Legal gambling on the Kentucky Derby is done through parimutuel betting at the track. The infield, a spectator area inside the track is general admission, but little chance of seeing much of the race. Instead, revelers show up in the infield to party with abandon. By contrast, "Millionaire's Row" refers to the expensive box seats that attract the rich, the famous and the well-connected. Elegant women appear in fine outfits lavishly accessorized with large, elaborate hats. As the horses are paraded before the grandstands, the University of Louisville marching band plays Stephen Foster's "My Old Kentucky Home" while the crowd stands and sings along. Native Kentuckians often surrender to tears as this traditional theme plays.
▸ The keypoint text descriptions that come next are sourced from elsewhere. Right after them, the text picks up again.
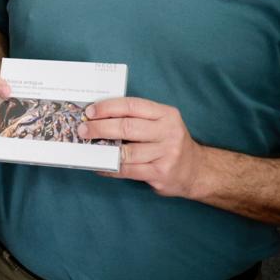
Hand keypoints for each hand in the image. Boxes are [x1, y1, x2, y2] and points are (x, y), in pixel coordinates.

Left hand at [79, 96, 205, 199]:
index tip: (90, 111)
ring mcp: (166, 154)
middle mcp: (169, 132)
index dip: (108, 107)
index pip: (132, 106)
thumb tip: (98, 116)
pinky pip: (127, 171)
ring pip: (126, 152)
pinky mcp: (160, 173)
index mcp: (166, 114)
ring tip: (88, 147)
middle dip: (100, 128)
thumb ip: (137, 118)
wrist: (196, 170)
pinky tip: (99, 165)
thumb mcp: (161, 123)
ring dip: (102, 150)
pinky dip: (109, 168)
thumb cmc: (169, 142)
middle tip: (83, 130)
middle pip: (127, 127)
The Kentucky Derby has a rich history on how it came to be a Triple Crown race. As part of gaining income, horse owners began sending their successful Kentucky Derby horses to compete a few weeks later in the Preakness Stakes at the Pimlico Race Course, in Baltimore, Maryland, followed by the Belmont Stakes in Elmont, New York. The three races offered the largest purse and in 1919 Sir Barton became the first horse to win all three races. However, the term Triple Crown didn't come into use until for another eleven years. In 1930, when Gallant Fox became the second horse to win all three races, sportswriter Charles Hatton brought the phrase "Triple Crown" into American usage. Fueled by the media, public interest in the possibility of a "superhorse" that could win the Triple Crown began in the weeks leading up to the Kentucky Derby. Two years after the term was coined, the race, which had been run in mid-May since inception, was changed to the first Saturday in May to allow for a specific schedule for the Triple Crown races.

On May 3, 1952, the first national television coverage of the Kentucky Derby took place. In 1954, the purse exceeded $100,000 for the first time. The fastest time ever run in the Kentucky Derby (at its present distance) is 1 minute 59 2/5 seconds, by the great Secretariat in 1973.